For me, life is too short to spend hours watching TV, so I catch the news in the evening, and occasionally watch a movie. That’s been the pattern for years until coverage of the Winter Olympics in Vancouver started.
There is something much more fascinating and compelling about sport at the Olympic level than at other major events. Is it because the athletes are striving for not only their personal glory, but also their country’s honour?
Is it because for many athletes it is the culmination of 4 or more years of dedication to a relentless training schedule, fighting injury and pain and often putting the rest of their lives on hold?
Or is it because of the publicity and media saturation? Or the sheer number of different events in a short space of time?
Whatever the reason, watching the events provides many valuable lessons for entrepreneurs.
Firstly the dedication and commitment to hours of training over a long period, for most of that time, with no certainty that they will qualify for their national team.
Without a clear goal and a vision of winning a medal, how many people will maintain that degree of commitment for years?
Contrast this with so many would-be Network and Internet Marketers who are unable to maintain that level of commitment to their business for even a few weeks or months.
Secondly, focus.
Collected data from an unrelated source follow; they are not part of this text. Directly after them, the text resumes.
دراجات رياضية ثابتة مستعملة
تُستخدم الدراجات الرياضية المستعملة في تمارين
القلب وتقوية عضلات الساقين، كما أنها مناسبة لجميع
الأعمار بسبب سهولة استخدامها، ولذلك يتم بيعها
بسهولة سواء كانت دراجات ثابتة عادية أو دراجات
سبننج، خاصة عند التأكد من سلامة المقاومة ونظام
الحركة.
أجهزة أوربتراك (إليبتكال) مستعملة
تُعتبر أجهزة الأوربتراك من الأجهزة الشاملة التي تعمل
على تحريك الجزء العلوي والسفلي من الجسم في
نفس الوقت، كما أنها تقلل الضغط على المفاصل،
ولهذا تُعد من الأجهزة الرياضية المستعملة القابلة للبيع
Focusing during years of training, on only what is critical to achieveing the level of fitness and skill to put in a world class performance. Ignoring distractions.
At the start and during the event, being able to focus 100% on winning that medal, ignoring pain, the weather or fear of failure. Even to the extent of competing with 4 broken ribs as was the case with an athlete in the 15km ski event.
Thirdly, not relaxing for even a blink of an eye until that goal is achieved, how many races were won by a few hundredths of a second?
The difference between Gold medal and 5th place in the womens skeleton race was inches.
Many countries award cash bonuses to their medal winners, so a five hundredths of a second gap between Gold and Silver could cost the second place finisher up to $5000 depending on their National Olympic organisation’s generosity.
That works out to $6 million dollars a minute!
Of course, we understand that Olympians are competing for the achievement and honour, not the cash.
Just for a moment, look at that in terms of our businesses, if a few minutes of extra effort, or a few ounces of extra energy every hour could generate even a small fraction of that sort of return, would we make that extra phone call, spend more time improving our sales copy or perhaps write an extra blog post each week?
Makes you think doesn’t it?
Wishing you success in all your endeavours.